• What the exercise asks: In the listing below, start your output at the line with "close, 2016-05-20: 67 -> 63.8" and end it after the line with "close, 2016-05-10: 62 -> 65.05", copying every line exactly.

• Dataset records:

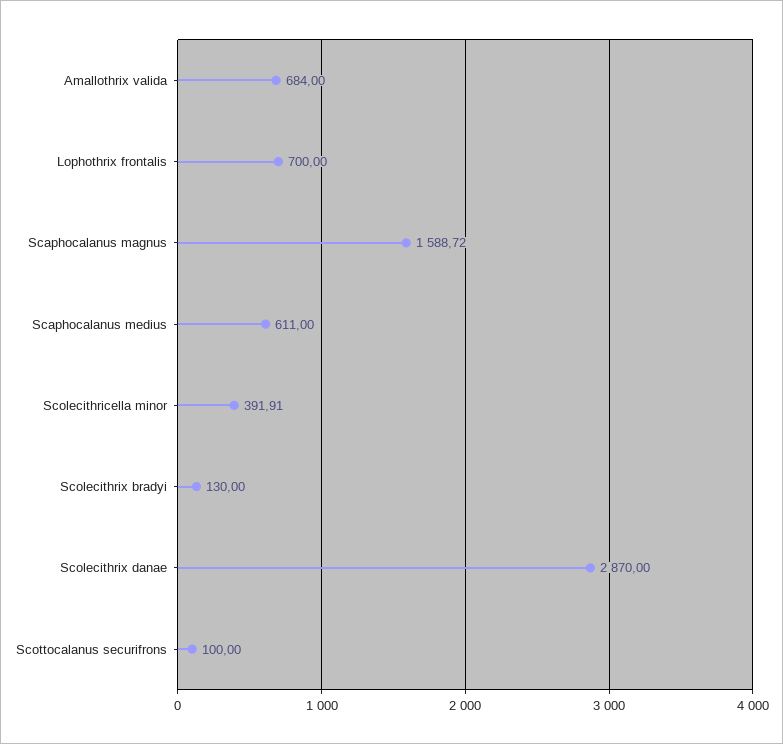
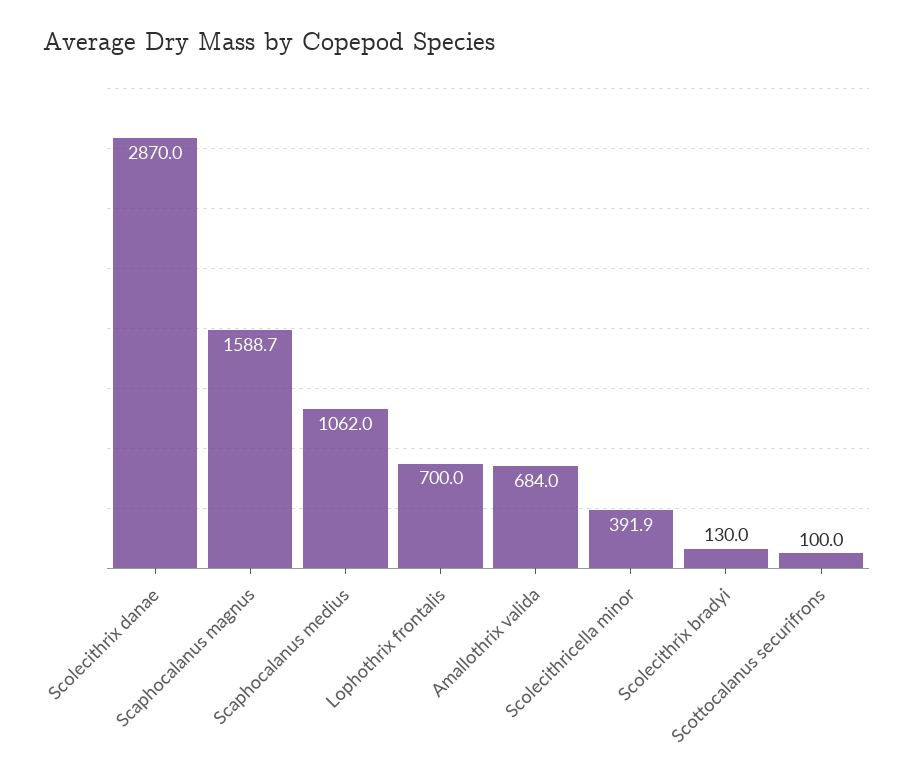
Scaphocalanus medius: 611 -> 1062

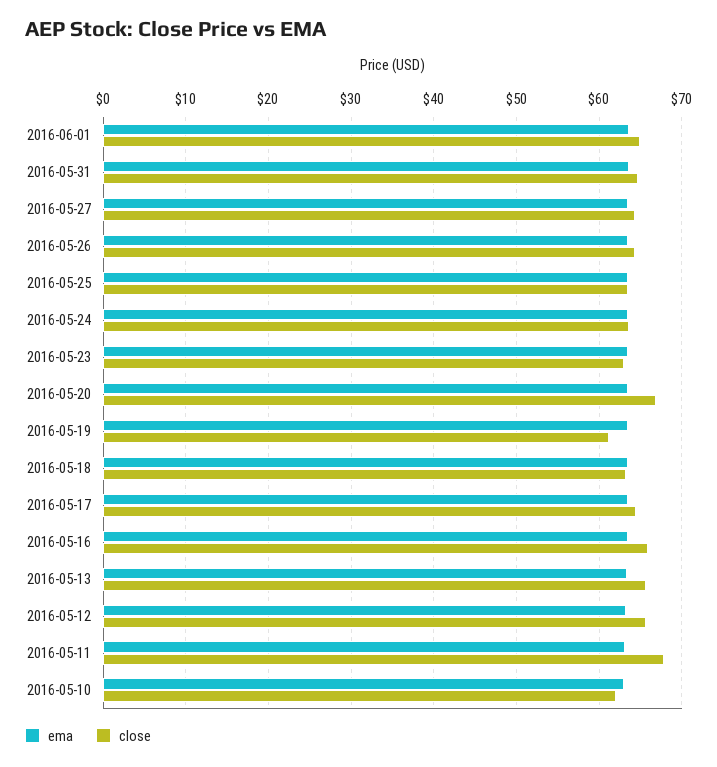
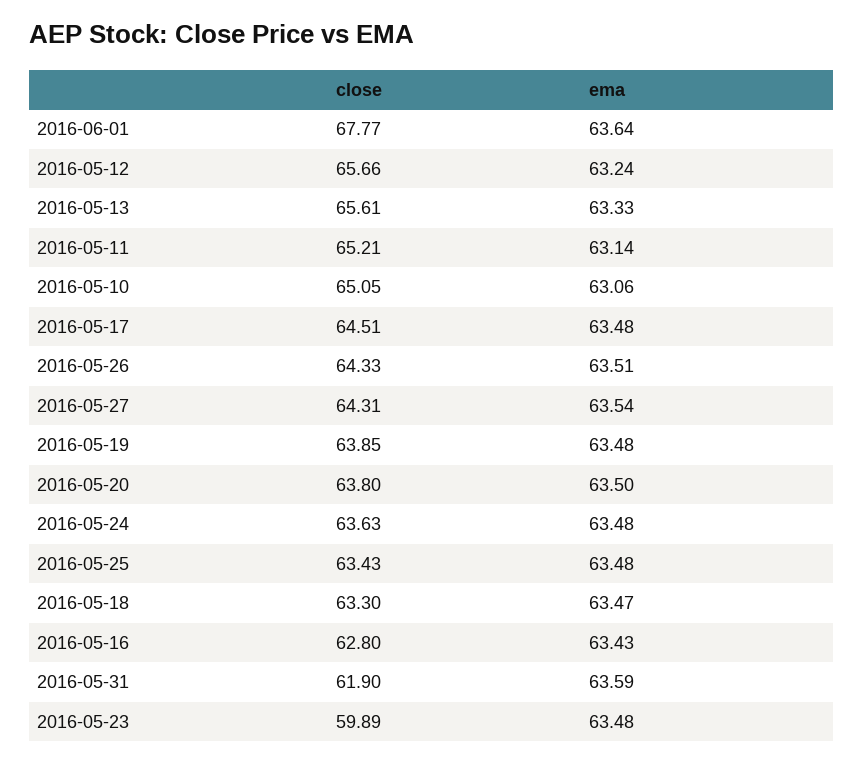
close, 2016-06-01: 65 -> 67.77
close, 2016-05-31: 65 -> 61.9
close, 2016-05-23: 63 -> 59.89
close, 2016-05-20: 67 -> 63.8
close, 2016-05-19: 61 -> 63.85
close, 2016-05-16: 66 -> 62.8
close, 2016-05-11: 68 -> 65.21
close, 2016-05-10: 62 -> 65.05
* * *
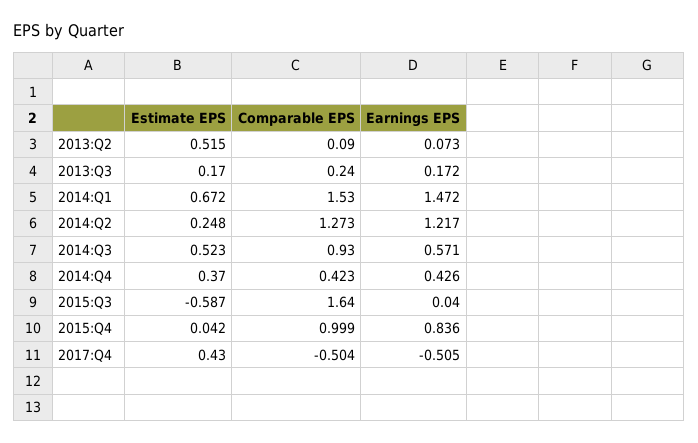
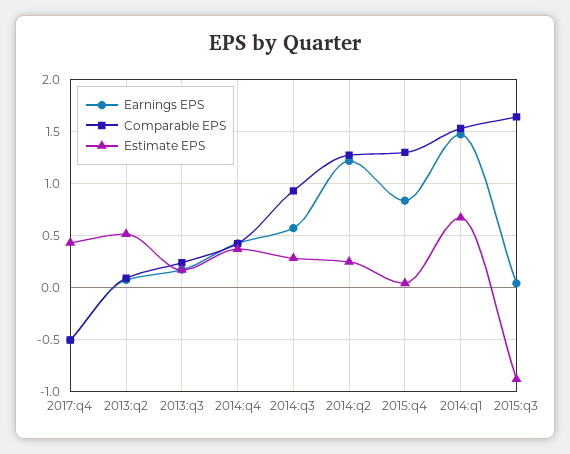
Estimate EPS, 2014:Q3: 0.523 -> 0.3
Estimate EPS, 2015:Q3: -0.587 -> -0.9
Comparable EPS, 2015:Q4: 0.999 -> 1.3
--
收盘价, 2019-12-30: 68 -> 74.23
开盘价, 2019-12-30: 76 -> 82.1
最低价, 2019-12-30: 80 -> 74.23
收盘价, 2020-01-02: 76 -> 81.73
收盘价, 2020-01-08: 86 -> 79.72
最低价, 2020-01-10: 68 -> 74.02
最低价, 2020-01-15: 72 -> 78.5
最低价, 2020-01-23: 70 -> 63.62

• Output of the exercise:
close, 2016-05-20: 67 -> 63.8
close, 2016-05-19: 61 -> 63.85
close, 2016-05-16: 66 -> 62.8
close, 2016-05-11: 68 -> 65.21
close, 2016-05-10: 62 -> 65.05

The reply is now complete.